The term "First Coast" became very popular through the 1980s, surprising even its creators. In 1990, Duval County opened its first new high schools in nearly 20 years, and at one of them, the students chose to name their school First Coast High School. By 2002, nearly 800 organizations and businesses included "First Coast" in their name, to the point that Jacksonville's NBC and ABC affiliates, WTLV and WJXX (both jointly owned and operated by Tegna), have branded their local news operation as "First Coast News" since the early 2000s. Lamme and Oldakowski found that in 2007, 18% of Floridians surveyed were familiar with the First Coast, making it one of the best-known vernacular regions by Floridians. The First Coast identity has spread to other nearby areas, being found as far south as Flagler Beach in Flagler County, Florida and Palatka in Putnam County, Florida, and as far north as St. Mary's, Georgia. In 2013, the Florida Times-Union noted that within the area, St. Johns County had begun to brand itself as the "Historic Coast".

==Northeast Florida==
The "directional" region of Northeast Florida refers to largely the same area as the First Coast. Lamme and Oldakowski's 2007 survey noted that "North East Florida" had emerged as one of six common directional regions, along with North Florida, Central Florida, South Florida, North Central Florida, and South West Florida. The survey found that the term was primarily used in the north-easternmost parts of the state – Nassau and Duval Counties.

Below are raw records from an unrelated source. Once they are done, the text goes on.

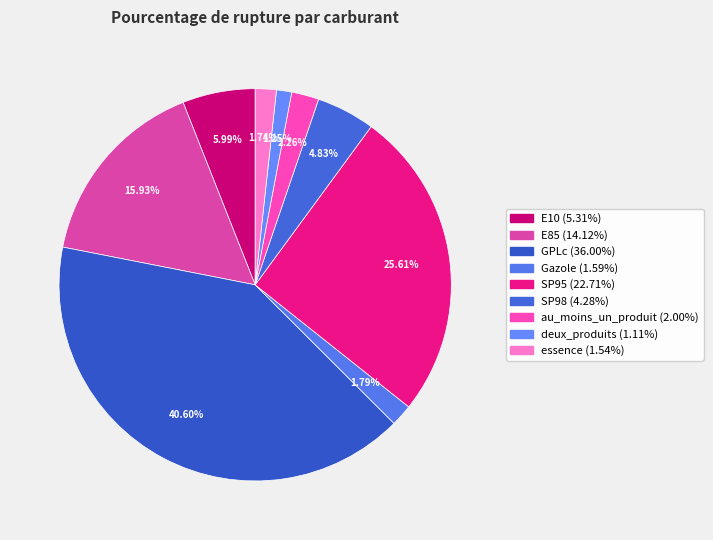

Is the sum of E85 and deux_produits greater than half?

No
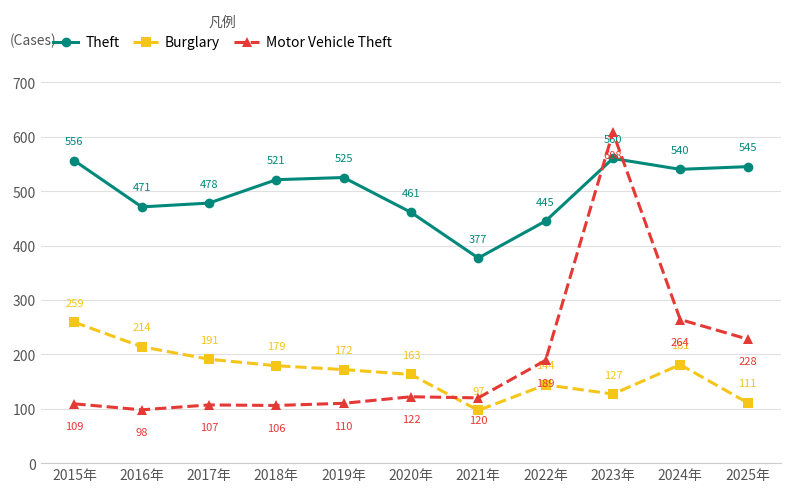

What is the smallest value displayed?

97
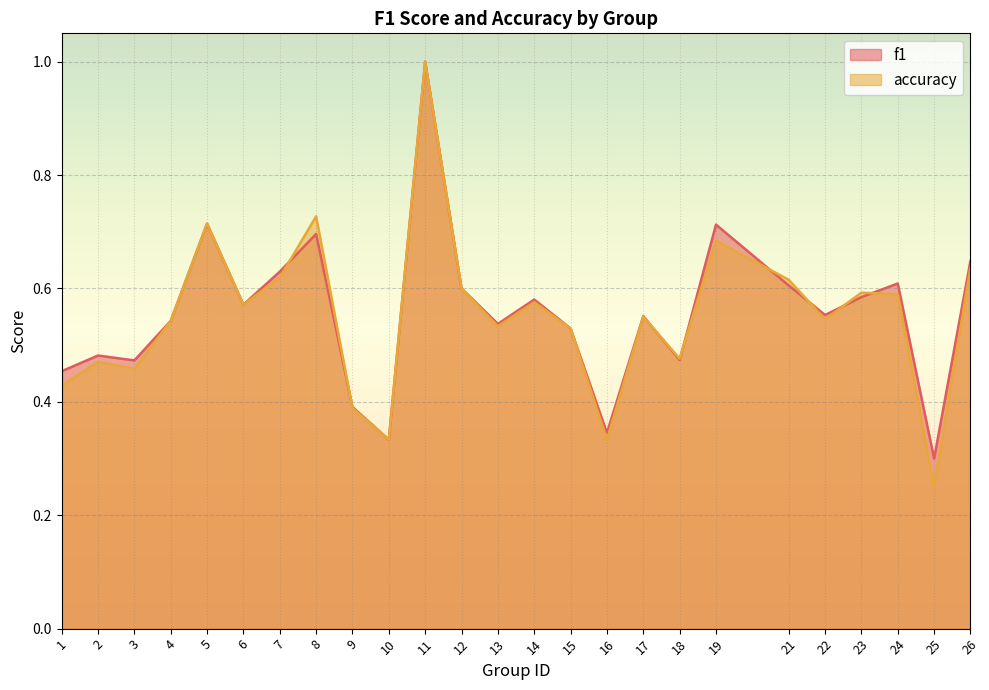

What is the value of the f1 point at the 18th from the left?

0.5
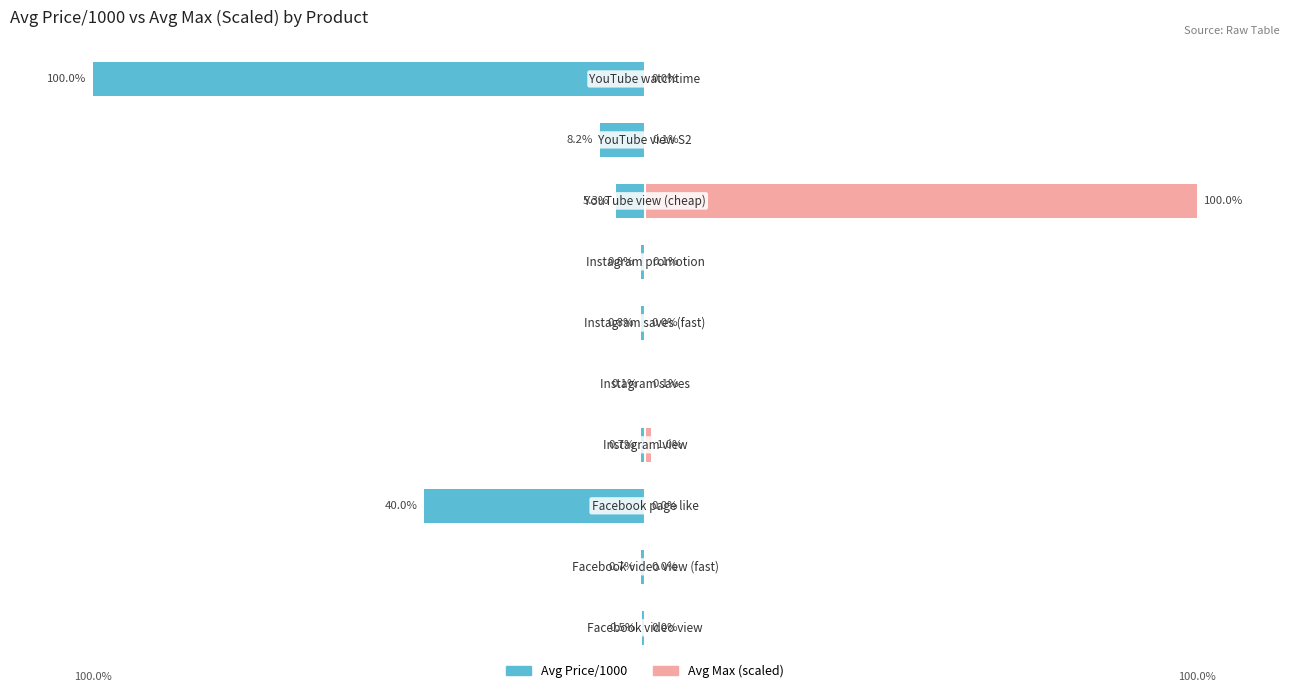

True or false: Avg Price/1000 has a value of -0.6 at 6.

False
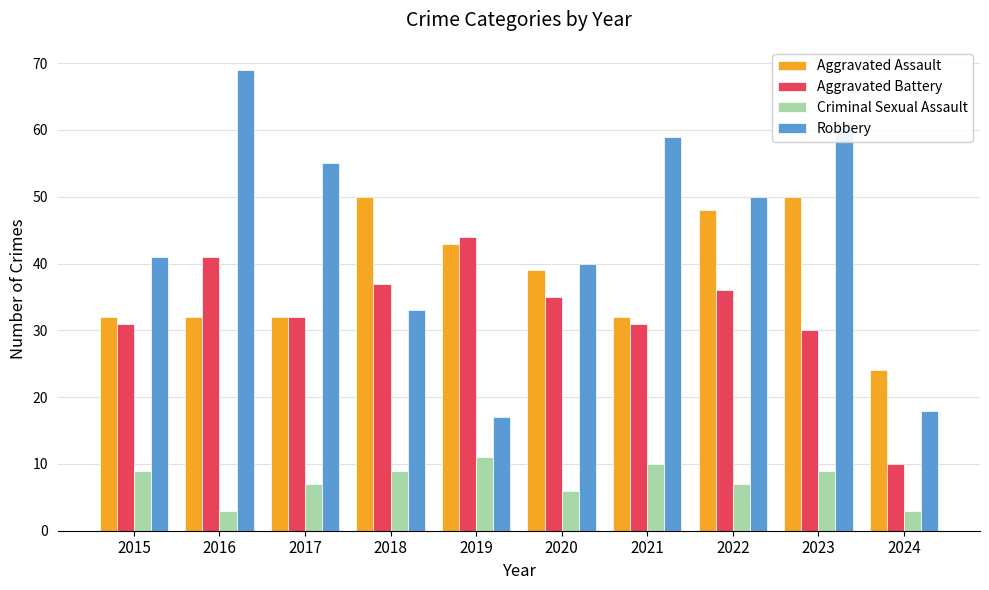

Where does the Aggravated Battery series first go above 35?

2016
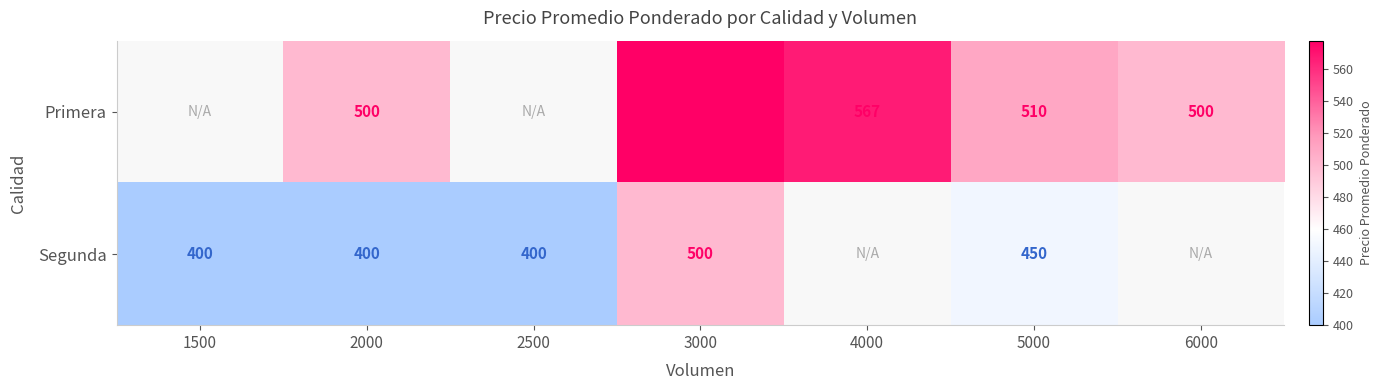

What is the sum of the Segunda values at 2000 and 2500?

800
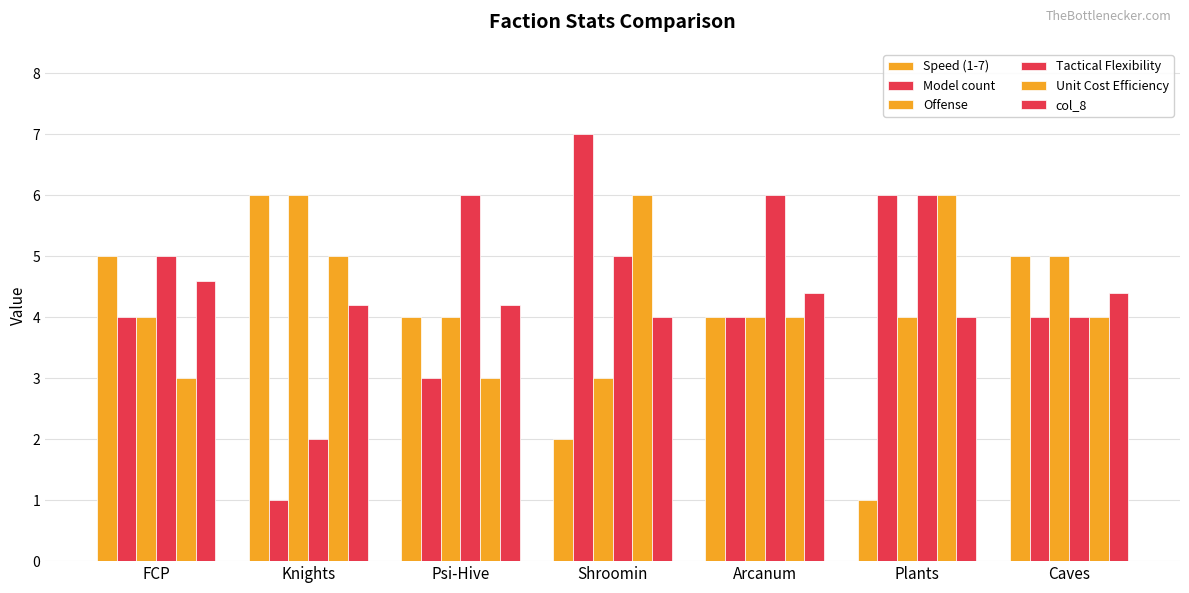

What value does the Unit Cost Efficiency series have at Caves?

4.0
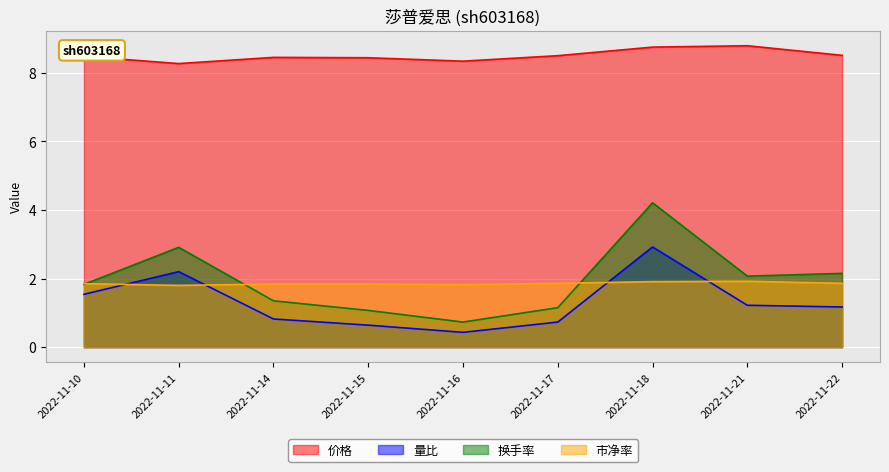

How many lines are shown in the chart?

4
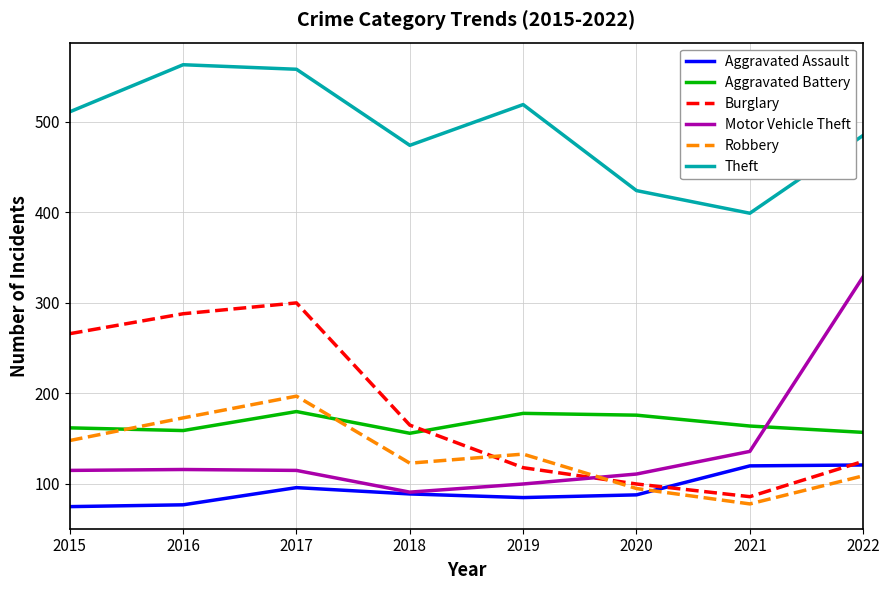

Where is Robbery nearest to the value 137?

2019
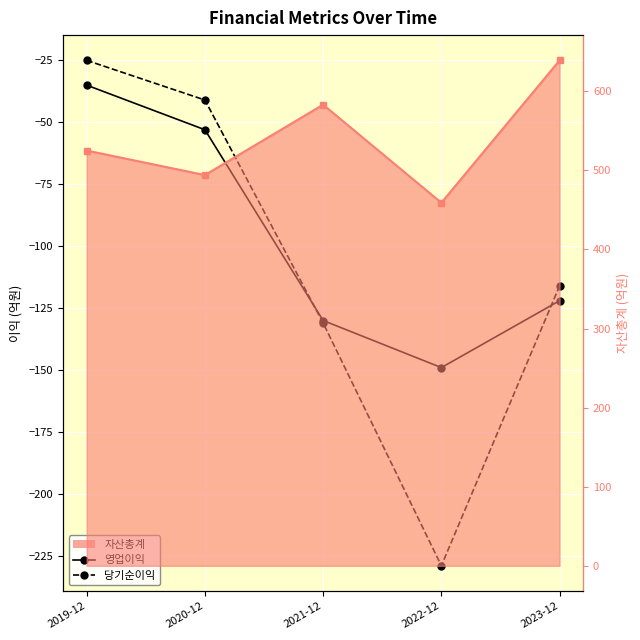

At which category does 영업이익 reach its first local valley?

2022-12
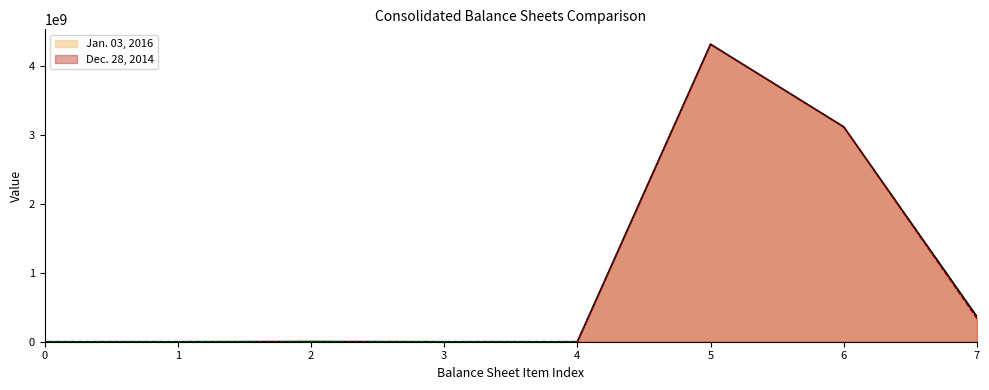

In Dec. 28, 2014, how many points are higher than both neighbors (excluding endpoints)?

2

Enterprise Florida, the state's economic development agency, identifies "Northeast Florida" as one of eight economic regions used by the agency and other state and outside entities. This definition includes all five counties of the Jacksonville metropolitan area (Duval, Baker, Clay, Nassau and St. Johns), as well as Putnam and Flagler counties to the south. Other organizations such as the Florida Department of Transportation, JaxUSA Partnership (the regional business development wing of the Jacksonville Chamber of Commerce), and the Northeast Florida Regional Council also use this definition. Similarly, in June 2013, the state established the Northeast Florida Regional Transportation Commission, which covers all these counties besides Flagler.